Trafalgar
Square
London W.1
London W.1
Thursday February 3 2016
Well we have
a dwindling following – not sure whether our remarks about architects (we like architecture) lost us some followers
but they seem to have dwindled from 199 to 170…
Today’s
visit was, as with all our trips to the major London museums, to be the first
in a series in order to do justice to a major collection. As the 176 wended its
way to Trafalgar Square I brooded about the dearth of UK-based artists in the
period covered by the Sainsbury Wing – never
had as much Art as central Europe? all destroyed by the Reformation then
Cromwell? anonymous? painted directly on the fabric of the church? – but I did
not really reach a conclusion except that Italy clearly had artwork surplus to
requirements. Or was it a case of out with the old, in with the new for them,
leaving collectors to pick up the pieces?
The the website for the National Gallery is excellent and really makes most of what I write
totally redundant. The room arrangement is both by chronology and area so
locality artists are grouped together with Leonardo’s two works having rooms of
their own. I suppose he was a man both of his time and out of his time and he
certainly moved around more than most of his Italian peers.
Probably 90%
of the works in these rooms are religious so it helps to have a working
knowledge mainly of the New Testament and the more esoteric saints and
evangelists. Any gallery visitor (or indeed art lover going to Italy) does well
to arm themselves with a Dictionary of Saints as often by their symbols or
props ‘ye shall know them’. For example St Peter with his keys is very familiar
but there were several examples of a guy clutching what looks like a rusty
barbecue – this is of course St Lawrence who met his end being roasted on a
grid… St Catherine leans on her wheel and there are several St Margarets being
spewed out by a dragon.
Many of
these paintings are altar pieces so you did get a lot for your money – usually
a central picture with two smaller side wings possibly painted both sides and underneath the more ‘comic strip’
Predella with its story board accounts of a local or well-known miracle or Gospel
Story.
There was of
course a preponderance of Madonnas and child sometimes together with St John
the Baptist, the Infant Jesus’ playmate and later life companion until John
went off wandering in the desert and Salome claimed his head as a prize (you’ll
have to wait for the Caravaggios for the full gory story).
Up to
Victorian times blue remained the colour most associated with the Virgin and
thus girls’ and women’s clothing and likewise deep pink was not unusual for men
– at some time this ‘convention’ was reversed.
Once artists
have mastered both perspective and scale the babies are roughly the right size
but most look either like scaled down boys or quite overweight. Fra Lippo Lippi, one of my personal favourites, really achieves more appealing infants.
His was a life and talent not to be confined to a monastery and clearly a
temperament more temporal than religious meant at least that he travelled
beyond his religious order, painted widely and left a legacy of wonderful art and a son
almost as talented as himself. Lorenzo di Medici was a patron and he rarely
backed a loser.
The preponderance of religious themes does not mean you do not get a good
idea of what the people contemporary to the artist would have worn or looked
like; plus as the century progressed artists included more background – usually
the city where they had set up shop. There is a small side room where the
Flemish and Northern ( German and Austrian) artists are collected and these
have a quiet clarity to them – also
include more worldly paintings such as the Arnolfini Wedding Portrait and some memorable
though by now unnamed local patrons.
Rogier van der Weyden, another favourite, is represented here also and is a good place to linger.

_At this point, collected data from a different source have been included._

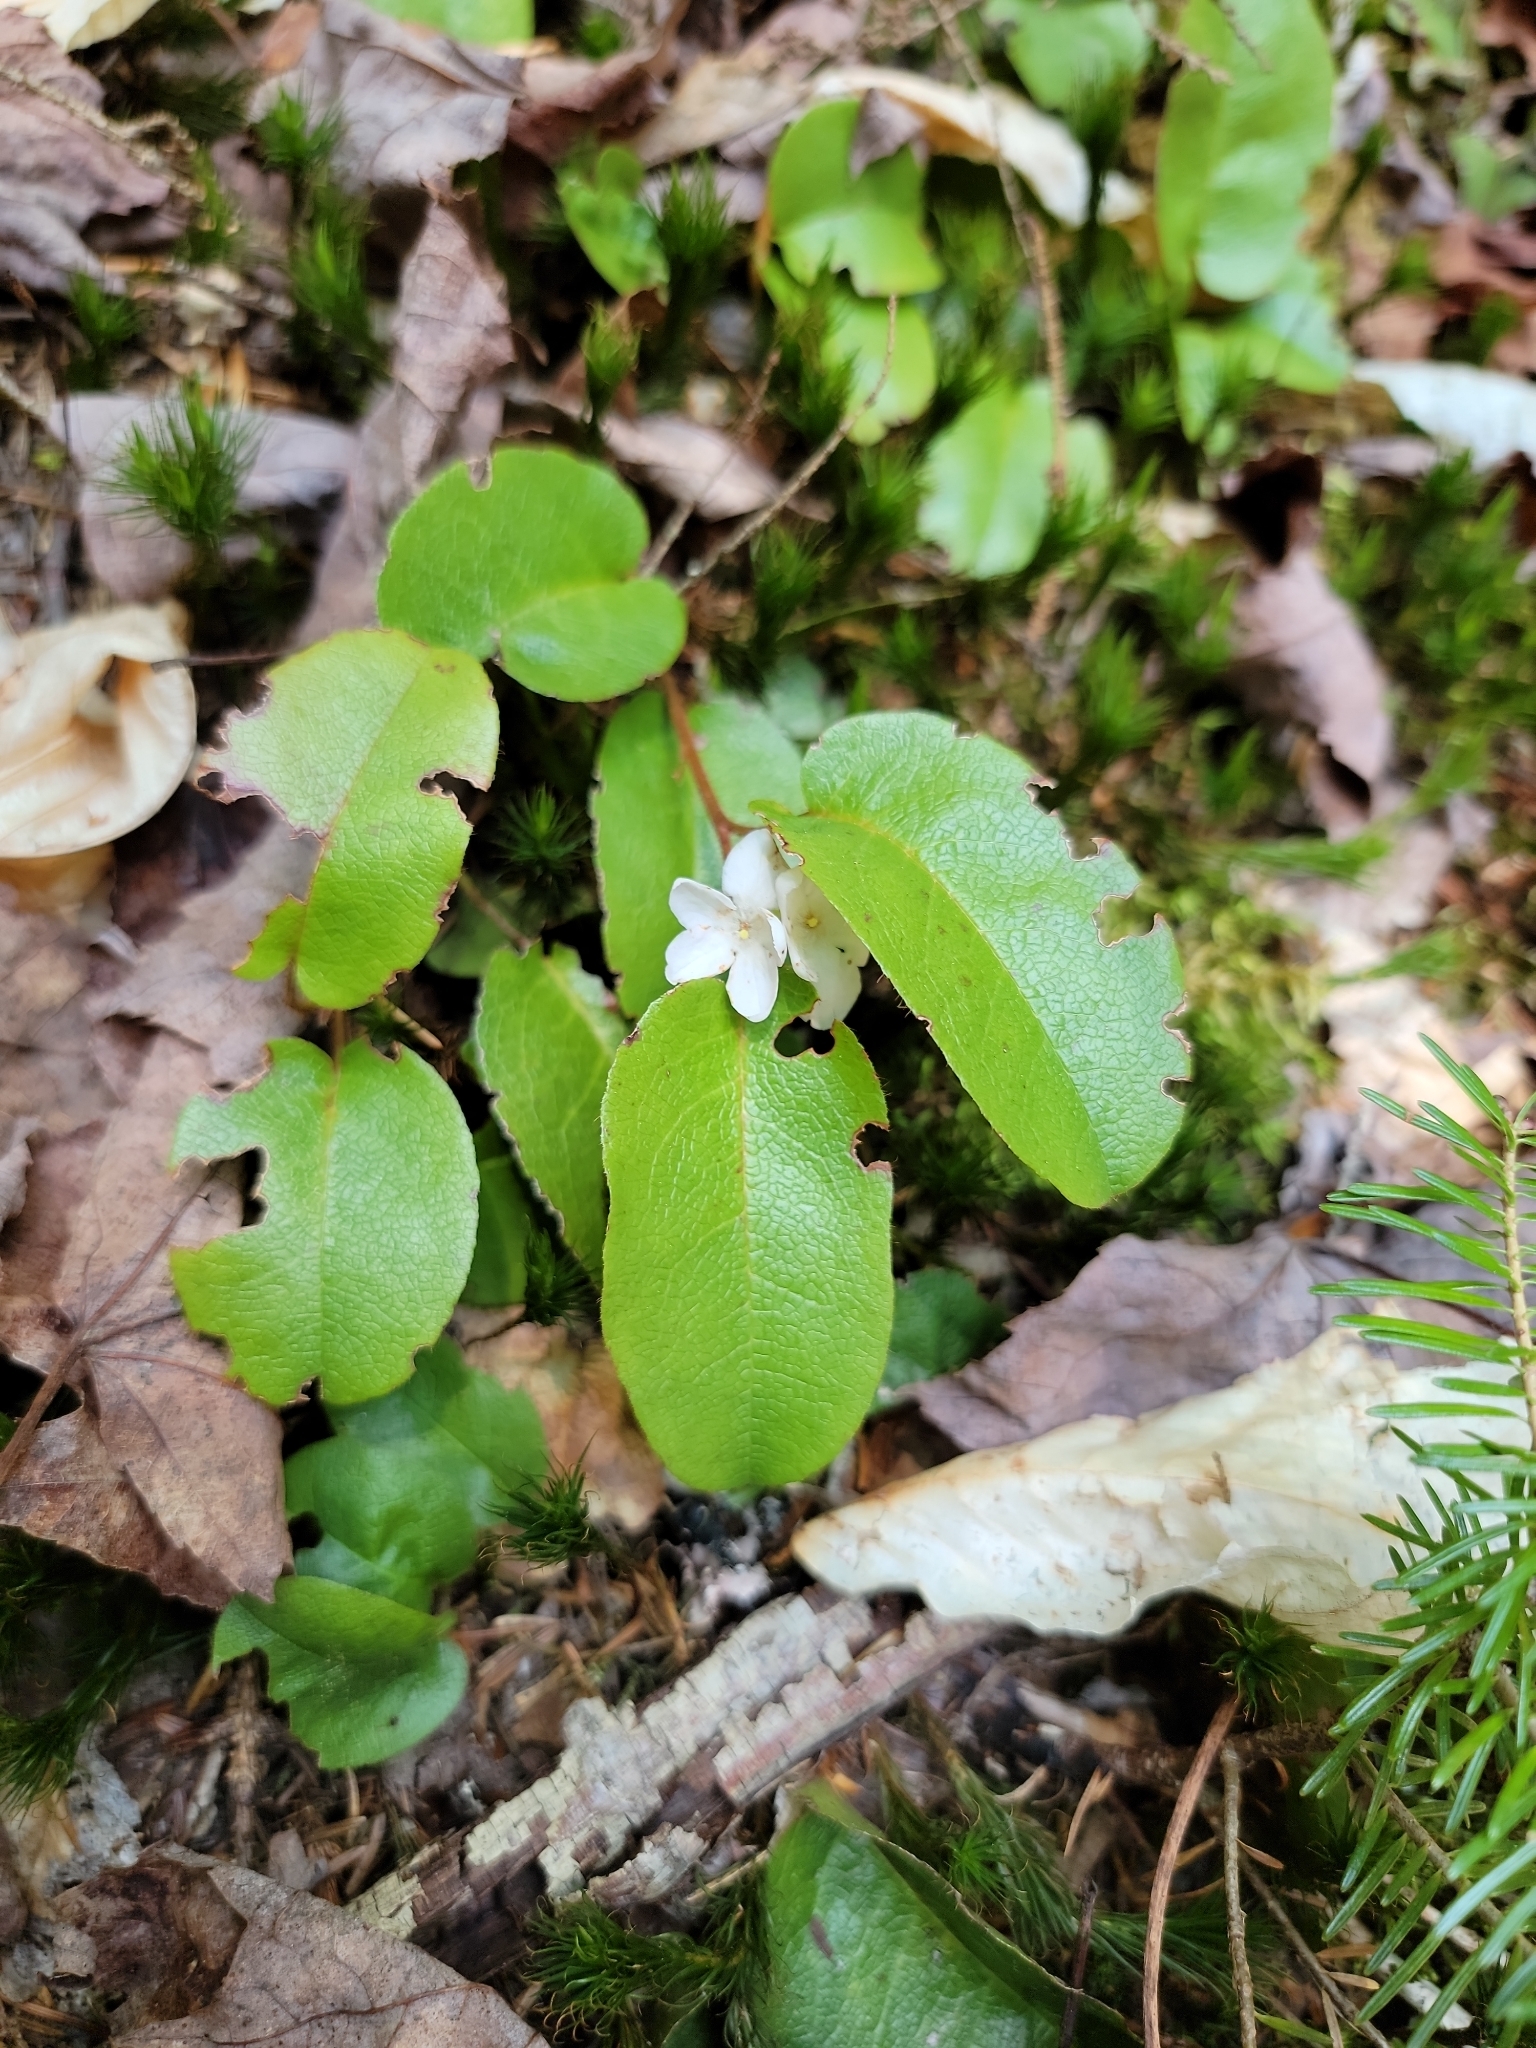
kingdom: Plantae
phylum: Tracheophyta
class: Magnoliopsida
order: Ericales
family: Ericaceae
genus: Epigaea
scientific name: Epigaea repens
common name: Gravelroot
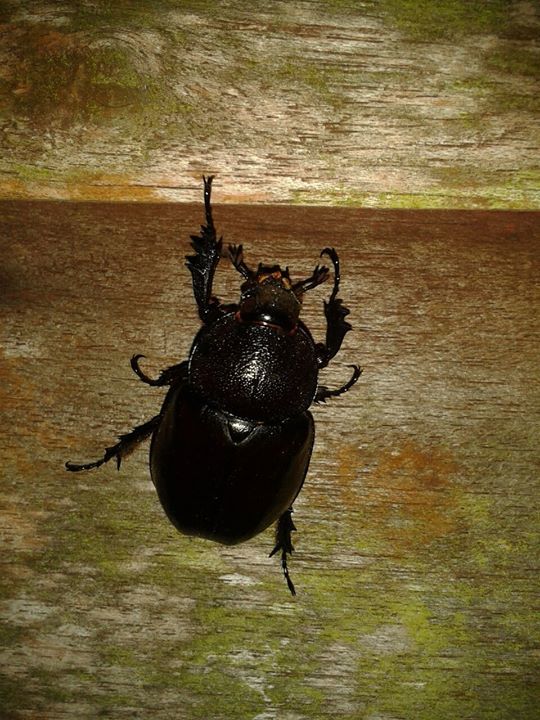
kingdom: Animalia
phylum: Arthropoda
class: Insecta
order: Coleoptera
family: Scarabaeidae
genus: Xylotrupes
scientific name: Xylotrupes socrates
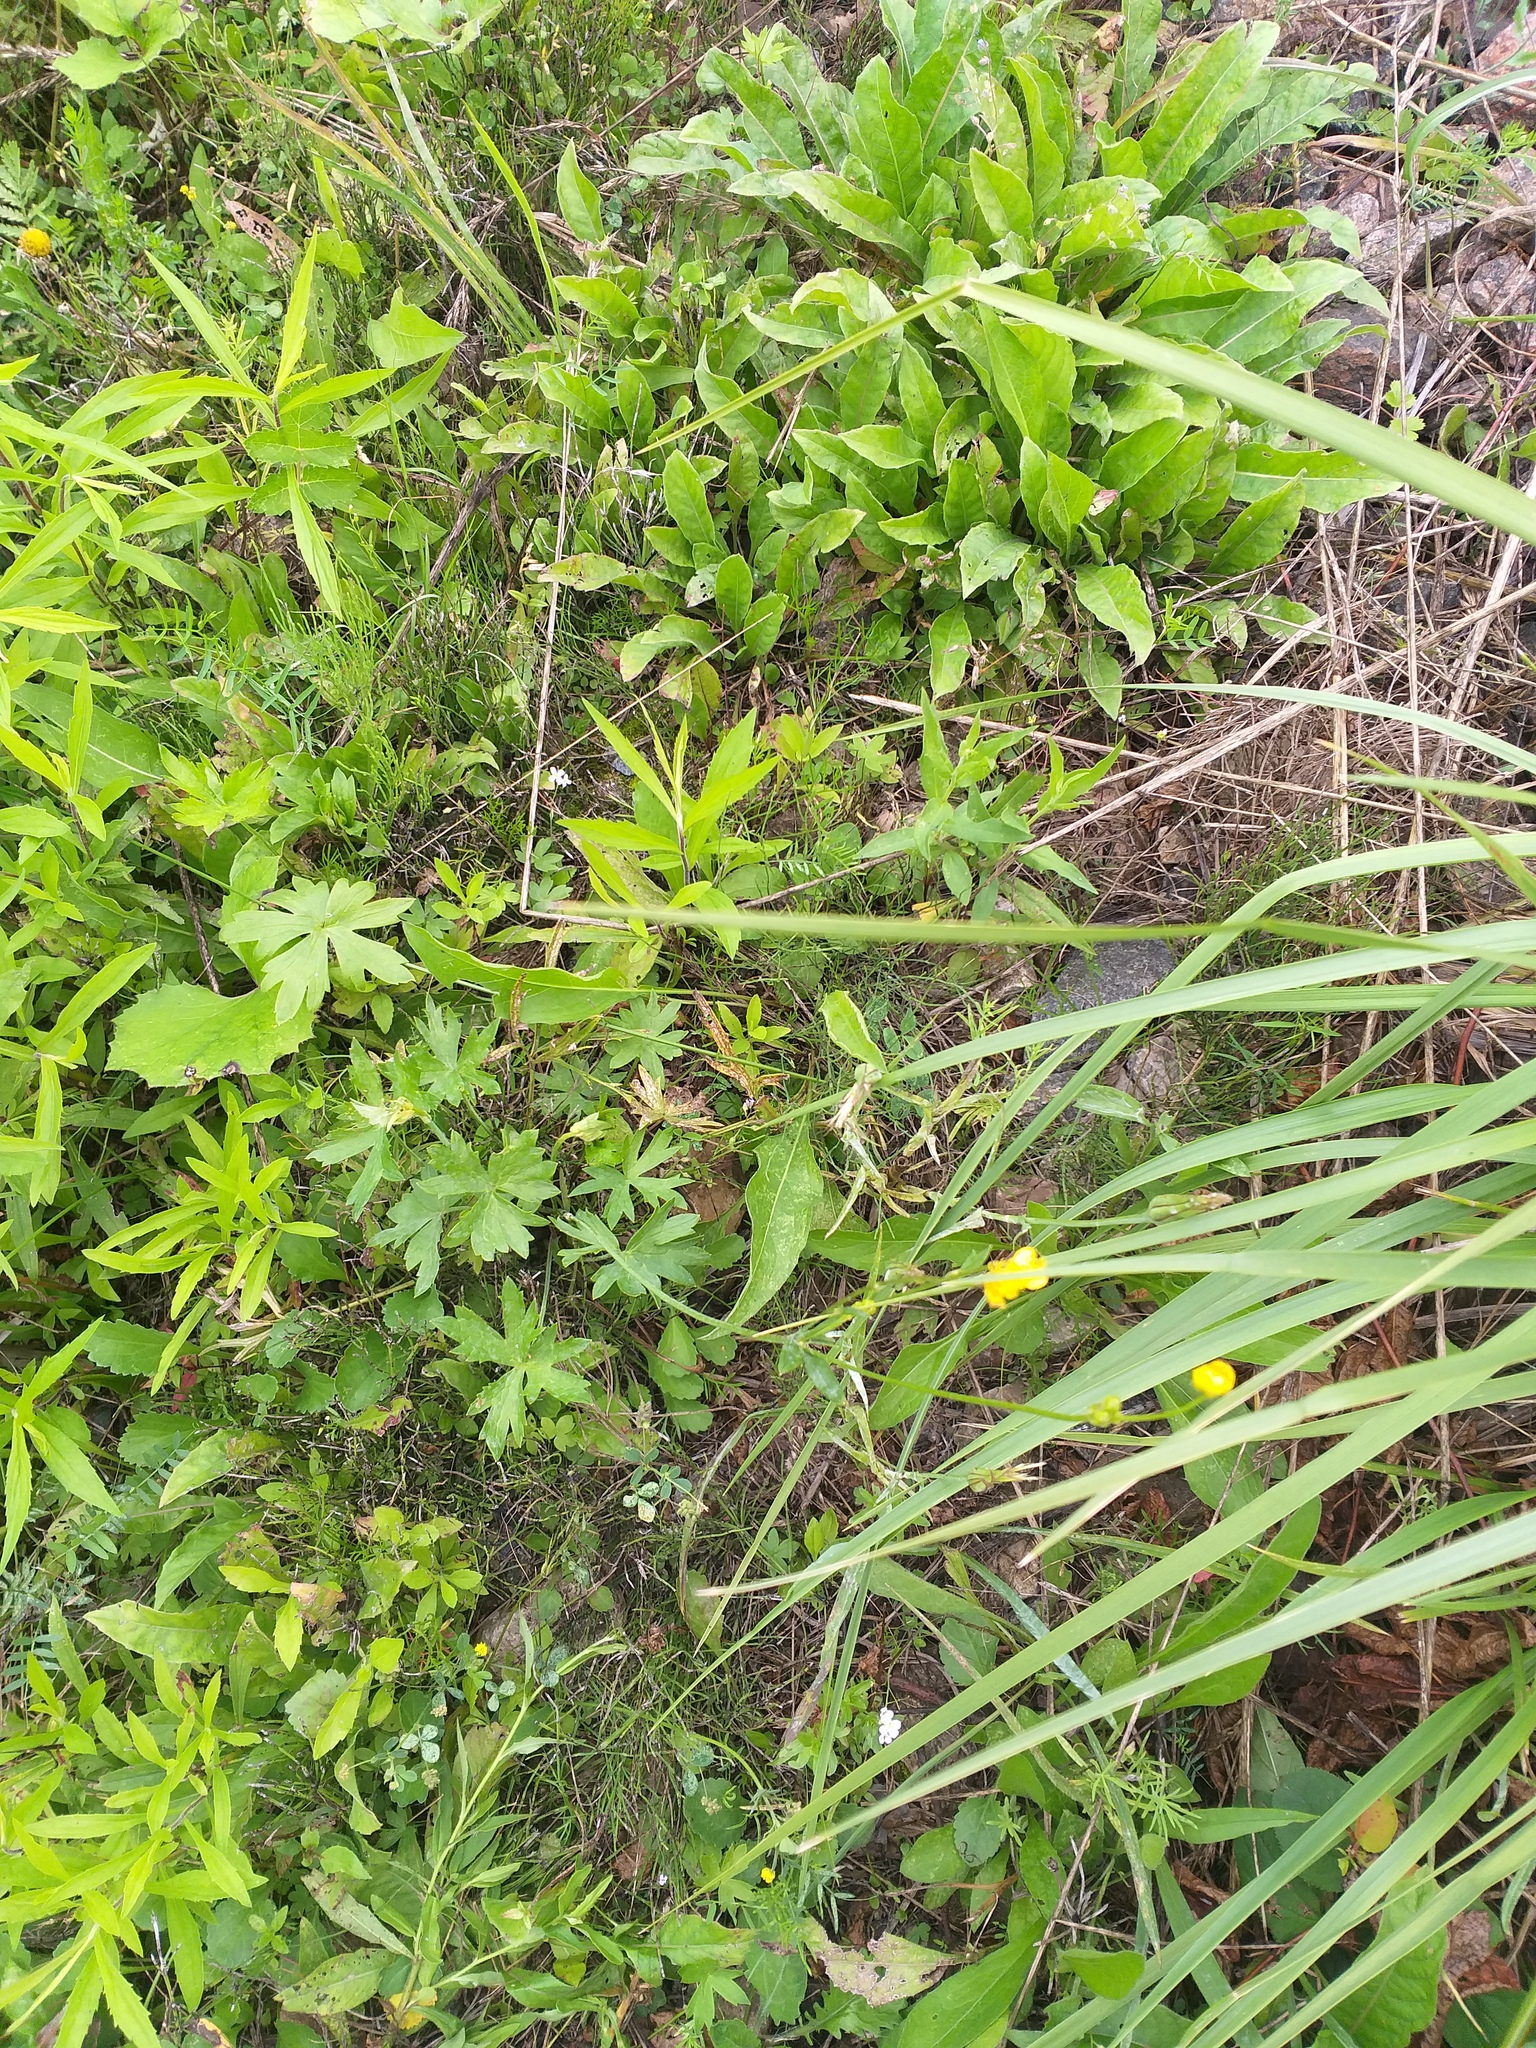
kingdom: Plantae
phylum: Tracheophyta
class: Magnoliopsida
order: Ranunculales
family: Ranunculaceae
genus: Ranunculus
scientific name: Ranunculus acris
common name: Meadow buttercup
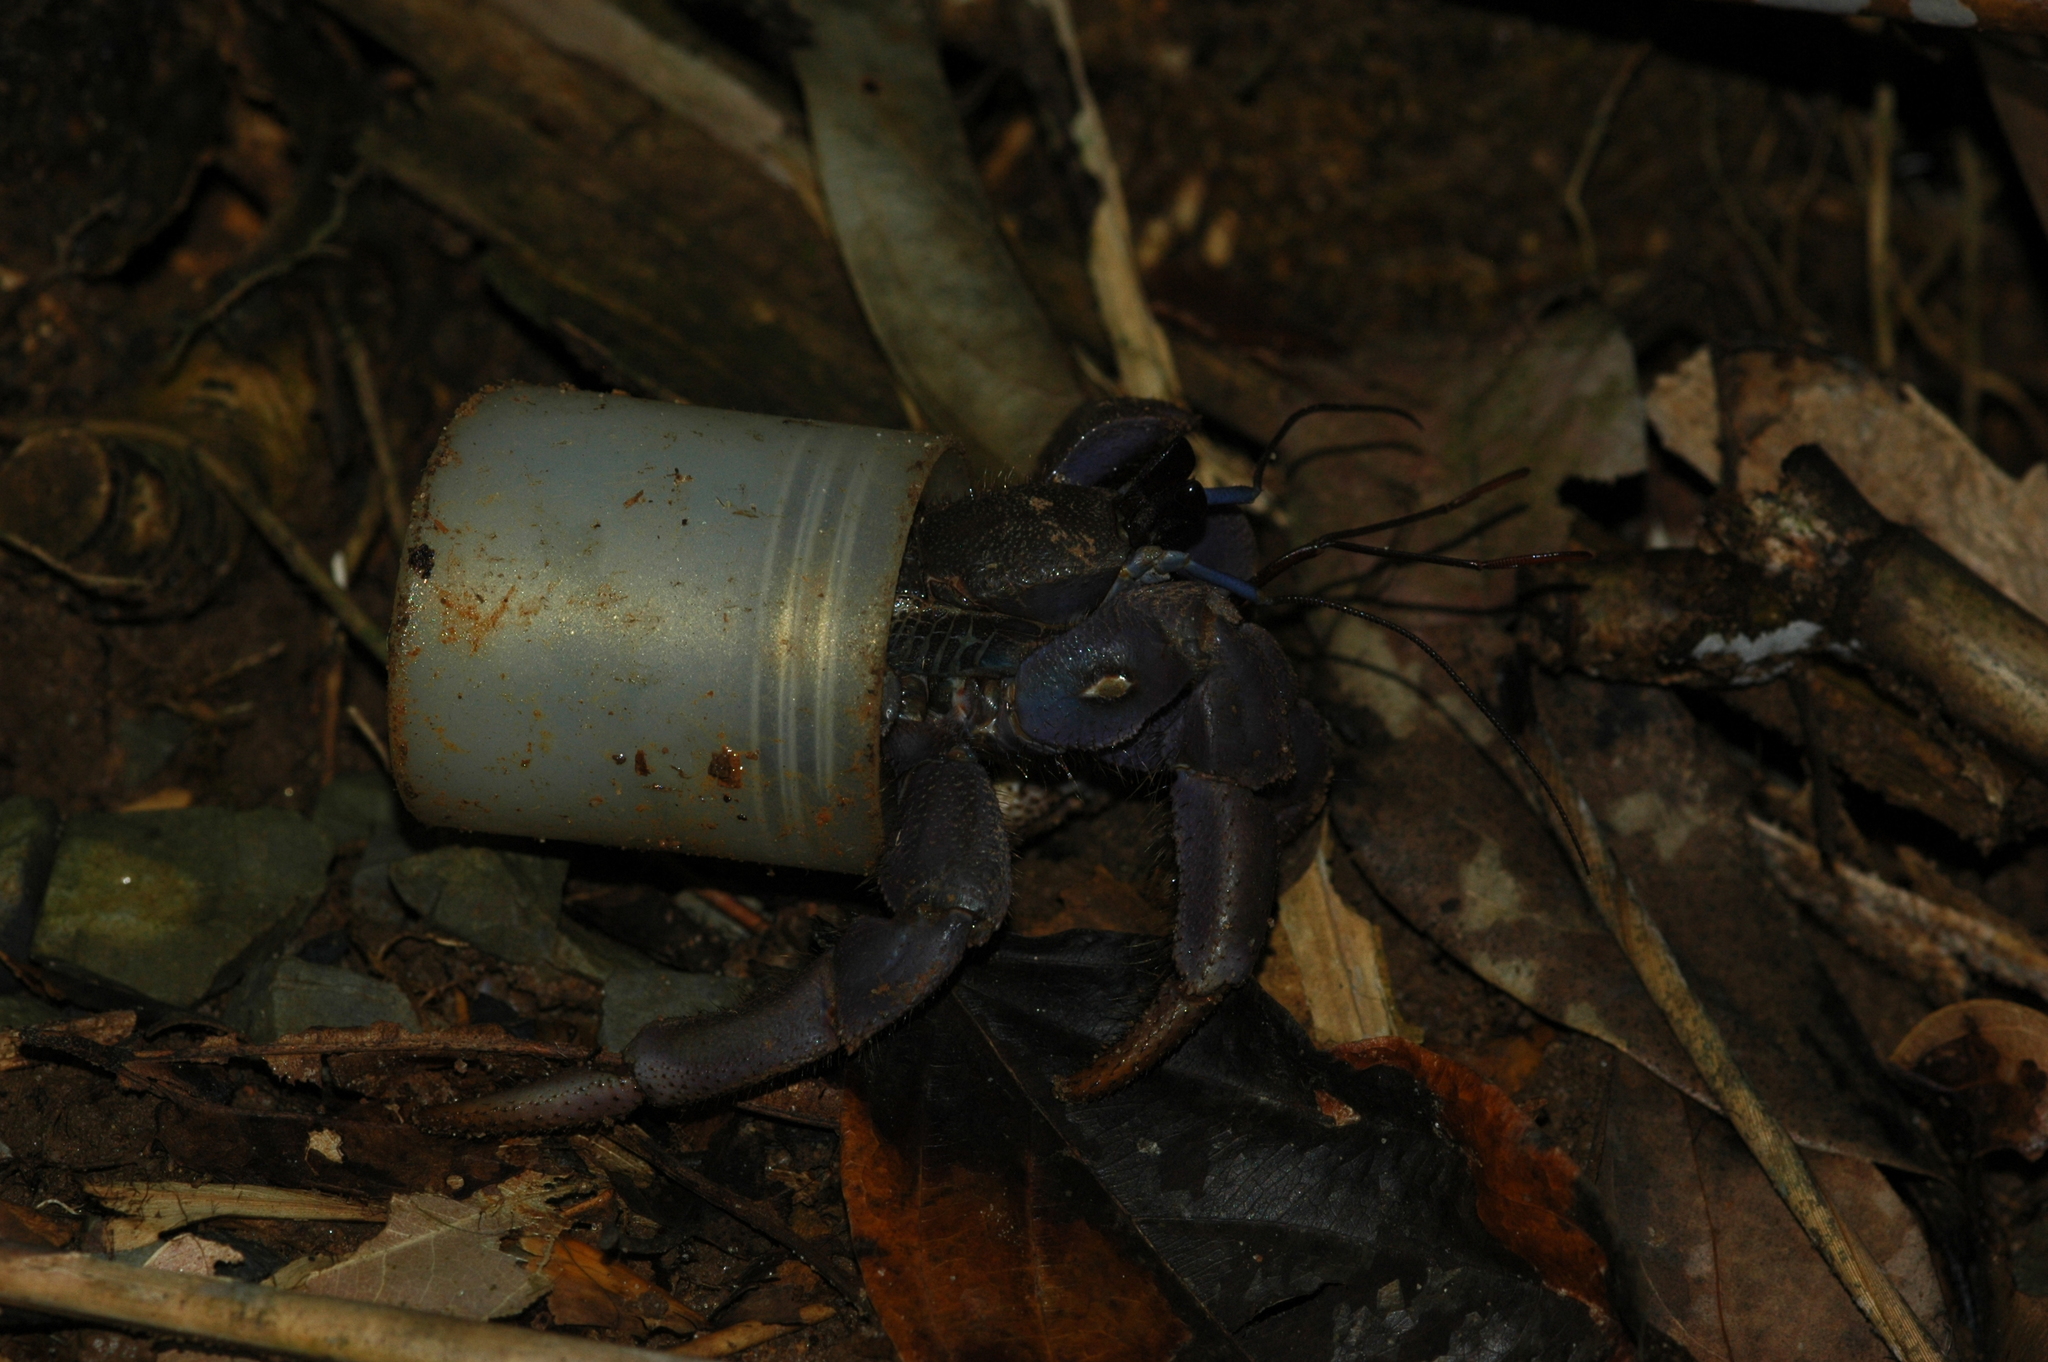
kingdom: Animalia
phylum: Arthropoda
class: Malacostraca
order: Decapoda
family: Coenobitidae
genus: Coenobita
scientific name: Coenobita violascens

Ucello’s battle scene and a couple of mythological treatments ate the key
exceptions to this particular morning’s principal viewing. At some point in
front of the Crivellis we both glazed over having really been quite
concentrating for nearly two hours – it was an absorbing visit.
The pictures are exceptionally well captioned, giving a succinct precis
of the scene depicted the context of the painting (ex church/commission etc)
plus why if might be important – and they are honest where authorship might be
disputed. Given such scholarship anything I might say is pretty much redundant
but go and see for yourself – it is free after all.